Tests revealed that even my soldering stations had the transformer cores energized when "off". I rewired them to put the power switch before the transformer instead of after. Metering also easily showed the effects of over (and under) clocking PCs here. Watching power consumption everywhere not only helps laptop battery life, but the environment and the the budget. A fast and dirty rule of thumb I use for estimating cost is $1 a month for every 10 Watts that's consumed 24 hours a day. (Those AC adaptors, cable/satellite boxes, routers, VCRs, microwave ovens, doorbells, thermostats, amplified speakers, remote-control devices etc are probably all using some power all the time!)
try lowering the brightness level of the screen, and having your screen go to sleep quickly... power management
Sig Hansen?
Yeah powering a spotlight with my PowerBook really drains the battery.
"Well, half a gig is what I'd call the bare minimum for an operating system like OS X anyways. People might cry foul, but Windows XP isn't really usable at under that notch either"
False. Windows XP runs great in 512 MB RAM.
"as I can currently tell you, running Windows XP on a box with 192 megs of ram and crying every time I try to close winamp."
How about comparing apples to apples? You're comparing an 192 MB RAM machine with XP, to a 512 MB RAM machine with Tiger. We're talking more that 2.5 times difference in memory size. _If_ that's the kind of difference needed to make Windows XP swap like Tiger, then you're just telling me that Tiger is a horrible memory hog.

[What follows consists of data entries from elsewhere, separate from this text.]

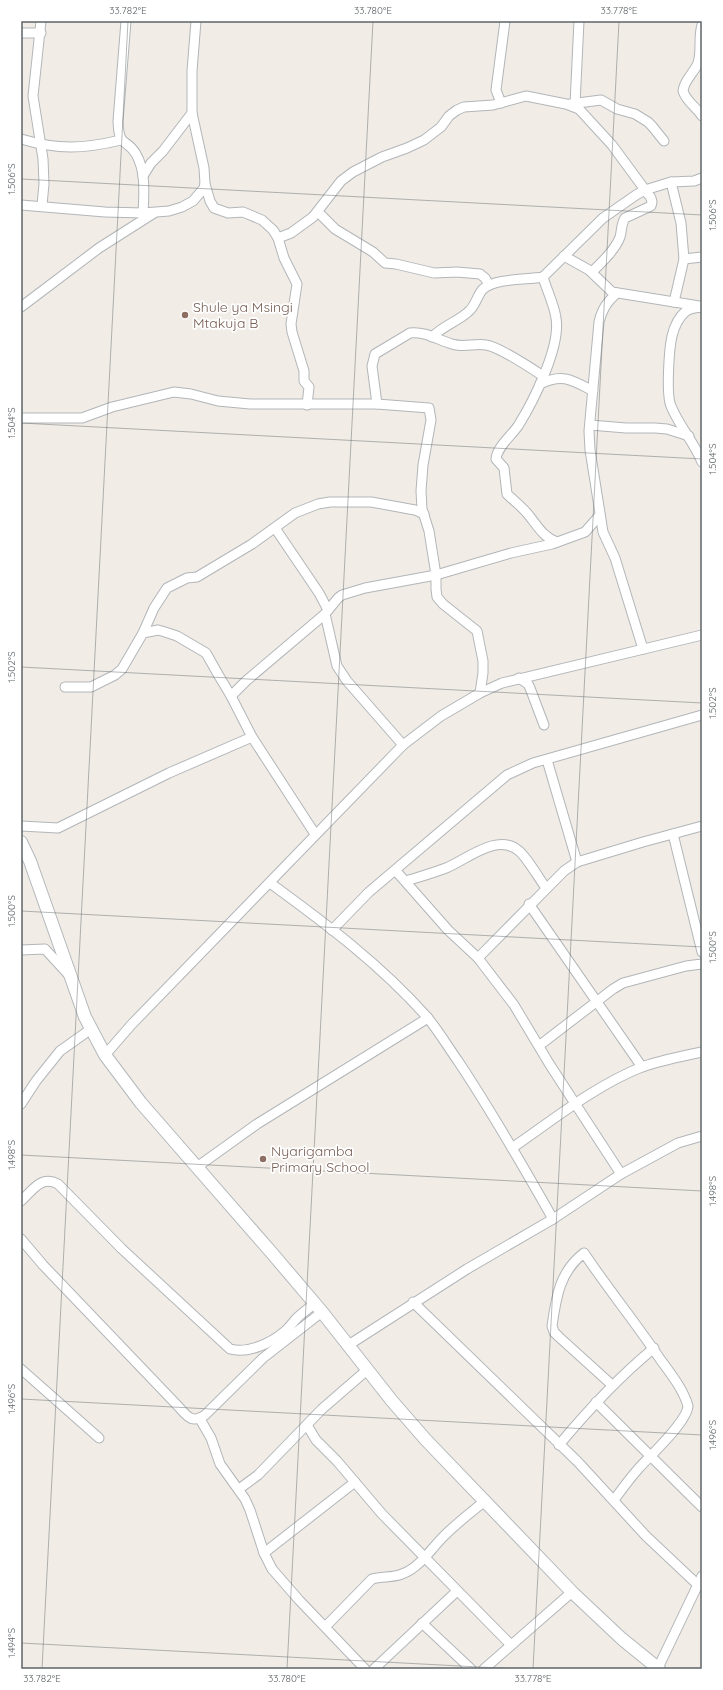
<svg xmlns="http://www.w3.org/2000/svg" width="723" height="1690" viewBox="0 0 723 1690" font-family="Quicksand,sans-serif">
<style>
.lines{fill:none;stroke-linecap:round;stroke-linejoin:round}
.street-casing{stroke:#b2b6b9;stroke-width:11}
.secondary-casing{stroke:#b3b8bb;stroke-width:14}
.street{stroke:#fff;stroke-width:9}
.secondary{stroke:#fff;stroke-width:12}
.ticks{fill:none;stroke:#5e6467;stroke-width:1;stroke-opacity:0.45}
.education-dot{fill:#8d6e63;stroke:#fff;stroke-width:1.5}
.labels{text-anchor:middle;stroke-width:3.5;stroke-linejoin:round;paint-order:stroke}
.education-label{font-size:14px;fill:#785e54;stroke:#fff;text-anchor:start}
.neatline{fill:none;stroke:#5e6467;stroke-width:1.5}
.ticks-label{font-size:10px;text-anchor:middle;fill:#5e6467}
</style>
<rect width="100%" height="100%" fill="#f1ece6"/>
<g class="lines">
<!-- street casing -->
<g class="street-casing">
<g id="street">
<path d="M 41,21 L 33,96 L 43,159 L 44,184 L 42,205"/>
<path d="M 126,21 L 118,121 C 119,149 126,137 136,154 C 146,171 144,194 143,213"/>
<path d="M 702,25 C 698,37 702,51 698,63 C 694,73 684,80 683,91 C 686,101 696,107 702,116"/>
<path d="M 21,33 L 41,33"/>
<path d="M 501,103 L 496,90 L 505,21"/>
<path d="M 570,104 L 601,100 L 617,109 L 635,114 L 648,122 L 652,126 L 664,141"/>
<path d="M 575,104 L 579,21"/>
<path d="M 21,139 C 58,150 83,149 121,140"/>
<path d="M 143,176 L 151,163 L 163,151 L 192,113"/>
<path d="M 671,182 L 681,223 L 684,259 L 674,302"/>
<path d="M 205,184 L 210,201 L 214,208 L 228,213 L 243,212 L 262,220 L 273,230 L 278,238 L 284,258 L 297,284 L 291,324 L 292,332 L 304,371 L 304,381 L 309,387 L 307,405"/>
<path d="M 21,205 L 105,212 L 143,213 L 169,211 L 182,207 L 193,201 L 204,188 L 205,184 L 204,168 L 192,113 L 192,71 L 196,21"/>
<path d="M 318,212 L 335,229 L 373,252 L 385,263 L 396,264 L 434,273 L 457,272 L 480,274 L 485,278 L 489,285"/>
<path d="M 278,238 L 291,233 L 313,217 L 341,181 L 353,172 L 382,157 L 407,148 L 424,140 L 441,127 L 449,116 L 457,110 L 464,107 L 493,105 L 526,96 L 566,104 L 579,109 L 612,145 L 651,198 L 652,202 L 651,206 L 625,218 C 621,224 622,230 620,237 C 615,250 602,262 592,272"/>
<path d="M 564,256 L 589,270 L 612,292 L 699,306"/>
<path d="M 684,259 L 702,257"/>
<path d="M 617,293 C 607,302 602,309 599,322 L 589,431 L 590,450 L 603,532 L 615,558 L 643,649"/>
<path d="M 21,307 L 99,248 L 154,213"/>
<path d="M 702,307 C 696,308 689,308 685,312 C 678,318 674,328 672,336 C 669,349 666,395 671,406 C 679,426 694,442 702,462"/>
<path d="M 432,337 C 444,325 457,322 468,312 C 476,306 477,295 483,289 C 496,278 526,280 543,277"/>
<path d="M 540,384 C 563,373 572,380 593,391"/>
<path d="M 377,404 L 372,366 L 375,354 L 410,333 C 425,331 438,340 452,344 C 463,348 475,343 486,345 C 499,347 531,368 543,376"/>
<path d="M 21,418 L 82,418 L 112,407 L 174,392 L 191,394 L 218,401 L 250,404 L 377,404 L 429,408 L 431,420 L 423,465 L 421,491 L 422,509 L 429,531 L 436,575 L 436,589 L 437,597 L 443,604 L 477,631 L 483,661 L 483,673 L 480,693"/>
<path d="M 590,425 L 626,428 L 655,428 L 667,429 L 689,436"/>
<path d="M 275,528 L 319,593 L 328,610"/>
<path d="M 557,542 C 542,537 536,523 526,512 C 520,505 513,500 507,494 L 504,468 L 496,459 C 497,447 511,436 518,426 C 533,402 561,347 556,318 C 554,304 547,291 543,277 L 603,218 L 636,195 L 645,190 L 671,182 L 694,181 L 702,178"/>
<path d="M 325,614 L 337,666 L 347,681 L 403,745"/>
<path d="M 143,633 L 154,608 L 167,588 L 187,578 L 197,577 L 252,544 L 295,513 L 318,504 L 330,502 L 371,502 L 415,510 L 424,514"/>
<path d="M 519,678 L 528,684 L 530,688 L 544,725"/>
<path d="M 65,687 L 91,687 L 115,675 L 122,669 L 143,633 L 158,630 L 165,632 L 177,636 L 206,653 L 219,676 L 231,696 L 252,737 L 315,834"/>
<path d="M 231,696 L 246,681 L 325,614 L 338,598 L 342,595 L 365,588 L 436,575 L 511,553 L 552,544 L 585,532 L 600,515"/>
<path d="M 547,760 L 577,862"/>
<path d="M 21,826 L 58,828 L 169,773 L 252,737"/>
<path d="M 673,834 L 702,952"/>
<path d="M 396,871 L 448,930 L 478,958 L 514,1005 L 550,1065 L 621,1174"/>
<path d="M 406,881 C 419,877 433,873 446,868 C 466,860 498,832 519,851 C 526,856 540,880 546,888"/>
<path d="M 270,883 C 325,923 381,965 427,1017 C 438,1030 448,1047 458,1061 C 492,1112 523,1166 553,1219"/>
<path d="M 529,904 L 642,1067"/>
<path d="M 332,930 L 369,892 L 507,775 L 533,763 L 702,715"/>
<path d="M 21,950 L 45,949 L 68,974"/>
<path d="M 478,958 L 564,871 L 577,862 L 643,842 L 702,826"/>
<path d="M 540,1045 L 613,989 L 623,983 L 638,979 L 686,966 L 702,964"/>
<path d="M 105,1055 L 132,1024 L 403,745 L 441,716 L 480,693 L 502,683 L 702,635"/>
<path d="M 21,1104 L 36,1081 L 60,1051 L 91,1029"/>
<path d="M 512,1148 C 553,1120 596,1085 642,1067 C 662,1060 682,1056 702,1052"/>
<path d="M 197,1167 L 257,1124 L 428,1018"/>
<path d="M 21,1201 C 33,1190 41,1175 58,1184 L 122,1249 L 230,1349 C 248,1354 271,1343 284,1332 C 289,1328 293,1322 297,1318 C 302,1313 308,1309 314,1304"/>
<path d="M 21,1239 L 43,1265 L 176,1404 C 186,1414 190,1425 205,1415 L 263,1358 L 322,1312"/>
<path d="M 413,1302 L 578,1462 L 646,1536 L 698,1585"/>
<path d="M 347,1346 L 467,1269 L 553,1219 L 621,1174 L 678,1143 L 702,1136"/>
<path d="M 21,1369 L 99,1438"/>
<path d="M 612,1385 L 559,1337 L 554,1332 L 552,1326 C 556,1297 560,1271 584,1253 C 608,1289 636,1323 660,1359 C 671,1374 683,1389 688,1406 C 687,1422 650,1456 639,1468 C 630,1478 622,1489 614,1500"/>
<path d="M 596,1402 L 702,1507"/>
<path d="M 200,1419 L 211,1438 L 220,1464 L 245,1499 L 250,1510 L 264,1553 L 272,1569 L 299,1600 L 365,1669"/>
<path d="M 307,1425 L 316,1440 L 337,1461 L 382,1514 L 511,1645"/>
<path d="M 559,1445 C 588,1410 619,1377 654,1348"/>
<path d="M 239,1489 L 258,1475 L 322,1409 L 367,1370"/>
<path d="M 264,1553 L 355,1482"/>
<path d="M 422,1623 L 471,1669"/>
<path d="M 326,1626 L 372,1579 C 382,1576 393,1578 402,1574 C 420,1568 432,1547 445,1535 C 457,1523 471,1512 485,1501"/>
<path d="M 658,1668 L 702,1576"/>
<path d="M 374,1669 L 457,1591"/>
<path d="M 484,1669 L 572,1592"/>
</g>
</g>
<!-- secondary casing -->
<g class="secondary-casing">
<path id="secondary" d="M 21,842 L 30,861 L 85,1017 L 105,1055 L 141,1103 L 271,1252 L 322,1312 L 392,1401 L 426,1440 L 572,1592 L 622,1639 L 659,1669"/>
</g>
<!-- street -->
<use href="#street" class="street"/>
<!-- secondary -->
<use href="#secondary" class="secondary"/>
</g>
<!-- ticks -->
<path class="ticks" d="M 21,179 L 702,215M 21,423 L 702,459M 21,667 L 702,703M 21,911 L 702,947M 21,1155 L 702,1191M 21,1399 L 702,1435M 21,1643 L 517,1669M 42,1669 L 128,21M 287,1669 L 373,21M 533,1669 L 619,21"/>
<!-- markers -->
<g class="education-dot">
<circle cx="185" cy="315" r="4"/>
<circle cx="263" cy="1159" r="4"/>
</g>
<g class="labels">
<!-- education labels -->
<g class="education-label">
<text x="193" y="312">Shule ya Msingi<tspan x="193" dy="16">Mtakuja B</tspan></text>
<text x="271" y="1156">Nyarigamba<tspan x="271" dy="16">Primary School</tspan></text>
</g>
</g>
<!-- border -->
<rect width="723" height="1690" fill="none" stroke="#ffffff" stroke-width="44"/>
<rect x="22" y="22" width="679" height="1646" class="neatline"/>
<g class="ticks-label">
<text x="128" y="14">33.782°E</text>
<text x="373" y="14">33.780°E</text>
<text x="619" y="14">33.778°E</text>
<text transform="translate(11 179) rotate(-90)" y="4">1.506°S</text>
<text transform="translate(712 215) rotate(-90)" y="4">1.506°S</text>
<text transform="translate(11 423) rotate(-90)" y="4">1.504°S</text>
<text transform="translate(712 459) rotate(-90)" y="4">1.504°S</text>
<text transform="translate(11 667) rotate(-90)" y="4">1.502°S</text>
<text transform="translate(712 703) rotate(-90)" y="4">1.502°S</text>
<text transform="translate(11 911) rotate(-90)" y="4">1.500°S</text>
<text transform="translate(712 947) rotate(-90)" y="4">1.500°S</text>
<text transform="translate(11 1155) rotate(-90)" y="4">1.498°S</text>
<text transform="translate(712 1191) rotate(-90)" y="4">1.498°S</text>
<text transform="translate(11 1399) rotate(-90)" y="4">1.496°S</text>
<text transform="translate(712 1435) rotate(-90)" y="4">1.496°S</text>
<text transform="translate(11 1643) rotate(-90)" y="4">1.494°S</text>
<text x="42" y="1682">33.782°E</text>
<text x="287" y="1682">33.780°E</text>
<text x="533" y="1682">33.778°E</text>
</g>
</svg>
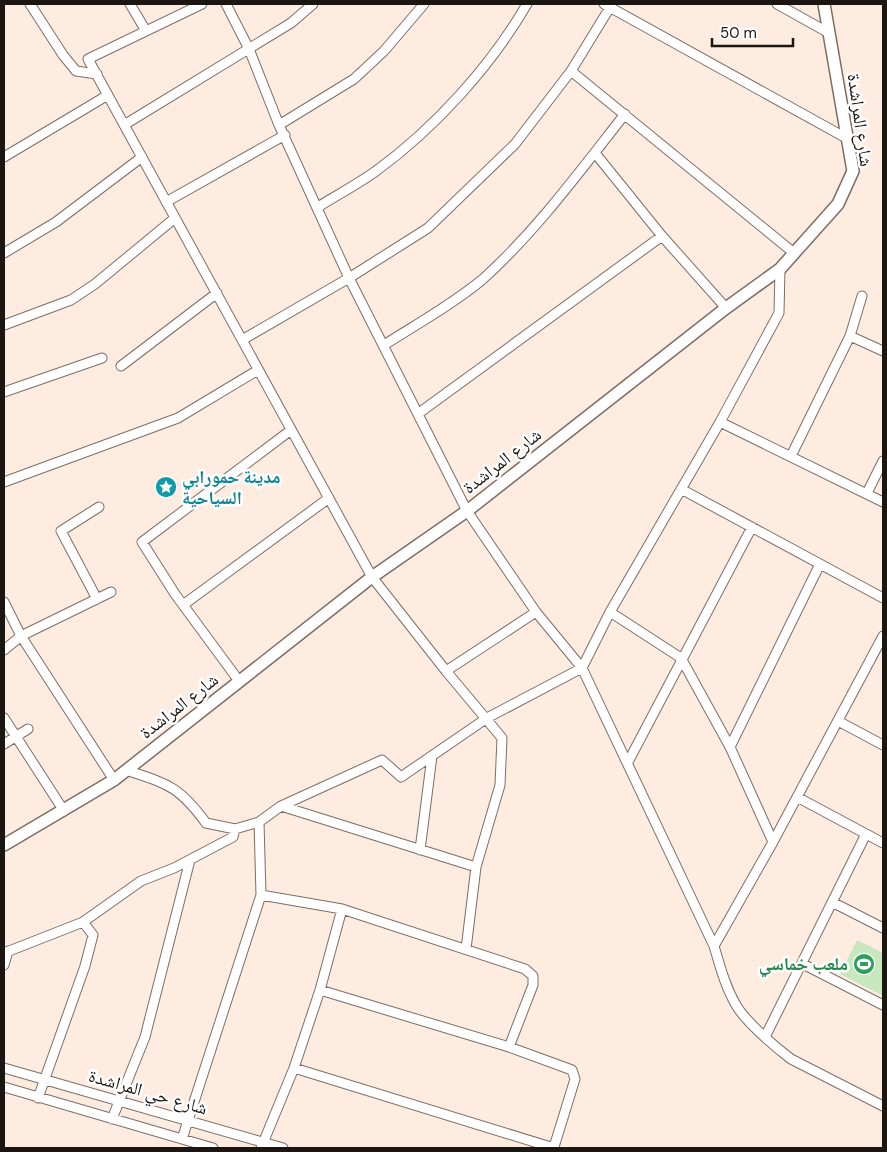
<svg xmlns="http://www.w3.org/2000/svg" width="887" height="1152" viewBox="0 0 887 1152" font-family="'DM Sans','Noto Naskh Arabic',sans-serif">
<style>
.green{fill:#c7e7bf}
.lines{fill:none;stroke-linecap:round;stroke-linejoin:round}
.minor-casing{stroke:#7d6e65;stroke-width:11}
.tertiary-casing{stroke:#7d6e65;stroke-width:14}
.minor{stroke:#fff;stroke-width:9}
.tertiary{stroke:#fff;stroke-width:11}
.labels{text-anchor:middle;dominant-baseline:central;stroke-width:5;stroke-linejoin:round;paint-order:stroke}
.street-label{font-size:18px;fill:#1c1612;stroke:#fff}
.culture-label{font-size:18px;font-weight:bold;fill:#0d838f;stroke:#fff;text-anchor:start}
.leisure-label{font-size:18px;font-weight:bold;fill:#27864d;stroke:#fff;text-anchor:end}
</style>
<rect width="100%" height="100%" fill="#feece1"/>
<path class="green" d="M857 940 883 953V996L840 974Z"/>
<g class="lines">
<g class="minor-casing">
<path id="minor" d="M30 4 63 55 76 71 97 74
M130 4 146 31
M202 4 88 59 372 577 446 671 536 612
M226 4 249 49 279 125 349 278 467 511 536 612 582 668 714 946C720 966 725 986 736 1005 745 1021 775 1047 791 1059L883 1106
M604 4 848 139
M777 4 829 33
M571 71 794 253
M124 125 291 23 313 4
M279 125 354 79 384 51 424 4
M595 153 662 236 726 308
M4 157 108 95
M166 202 285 135
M318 207C337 195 358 184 376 171 435 128 491 66 527 4
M4 253 56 222 142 157
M4 325 71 300 95 284 175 218
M850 336 883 351
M242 340 349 278 428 228 515 144 571 71 612 4
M384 345C417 324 453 304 483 279 537 230 580 171 625 114
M121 366 217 293
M4 392 102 358
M419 413 662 236
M720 422 883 502
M791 456 850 336 862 296
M4 482 178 418 258 370
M681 489 883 598
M867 493 883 461
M97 599 61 531 99 507
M4 602 21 636 114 780
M183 605 329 498
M610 612 681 658 730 747 773 842
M4 650 21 636 111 592
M446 671 502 738 500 785 476 867
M239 681 175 594 142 542 291 430
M4 718 64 811
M838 721 883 745
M4 744 28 729
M730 747 820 564
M628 762 752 527
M126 770C168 784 179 786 206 823L235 829 259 822
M797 797 883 843
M281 806 476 867 466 949
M420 850 432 756
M261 895 342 909 525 969 533 976V985L509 1047
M832 902 883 928
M714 946 773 842 883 636
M4 953 83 922 141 881 174 868 233 837 235 829
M803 964 883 1005
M4 965 8 951
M320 990 509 1047 572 1070 575 1079 554 1147
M765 1037 866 834
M4 1068 283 1148
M294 1068 554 1148
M4 1087 213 1148
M38 1098 85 966 93 935 83 922
M112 1119 145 1037 190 860
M182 1139 261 895 259 822 281 806 382 760 401 777 487 718 582 668 610 612 720 422 779 313 780 269
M261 1148 294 1068 320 990 342 909"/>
</g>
<g class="tertiary-casing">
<path id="tertiary" d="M4 845 114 780 372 577 467 511 726 308 780 269 838 204 853 171 824 4"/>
</g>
<use href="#minor" class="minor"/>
<use href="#tertiary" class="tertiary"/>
</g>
<defs>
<g id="sight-disc" transform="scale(1.125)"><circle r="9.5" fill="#0f9aa8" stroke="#fff"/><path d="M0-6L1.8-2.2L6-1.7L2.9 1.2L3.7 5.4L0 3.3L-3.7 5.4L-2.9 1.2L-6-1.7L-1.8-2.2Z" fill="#fff"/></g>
<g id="stadium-disc" transform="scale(1.125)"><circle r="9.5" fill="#2e9e5b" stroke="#fff"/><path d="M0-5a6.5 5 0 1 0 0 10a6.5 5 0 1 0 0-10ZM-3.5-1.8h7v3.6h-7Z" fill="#fff"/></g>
</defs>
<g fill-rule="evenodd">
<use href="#sight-disc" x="166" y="487"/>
<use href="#stadium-disc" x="864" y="964"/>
</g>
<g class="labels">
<g class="street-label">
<text transform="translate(860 120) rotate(82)">شارع المراشدة</text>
<text transform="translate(502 461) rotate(-38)">شارع المراشدة</text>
<text transform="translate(179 706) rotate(-38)">شارع المراشدة</text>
<text transform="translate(148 1092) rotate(16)">شارع حي المراشدة</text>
</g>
<g class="culture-label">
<text x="182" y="477">مدينة حمورابي<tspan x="182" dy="21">السياحية</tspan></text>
</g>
<g class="leisure-label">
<text x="848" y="964">ملعب خماسي</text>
</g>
</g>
<rect width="887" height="1152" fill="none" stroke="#1c1612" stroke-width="10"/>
<path d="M712 38v8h81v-8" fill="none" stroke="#1c1612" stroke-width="2.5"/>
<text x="720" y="38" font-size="15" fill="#1c1612" stroke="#ffffff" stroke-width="4" paint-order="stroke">50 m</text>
</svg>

A polar bear is a cartesian bear after a coordinate transform.
Spotlight sees the Entourage database as one large file. Everytime you download a single piece of email spam, the entire database file changes and Spotlight tries to reindex the whole thing, over and over again. If you have Entourage open and set to check your mail every 20 minutes, you force Spotlight to reindex a ~1GB file containing every email message on your computer every 20 min.
Spotlight can't see into Entourage anyway, so you aren't loosing any functionality by telling Spotlight to ignore that file.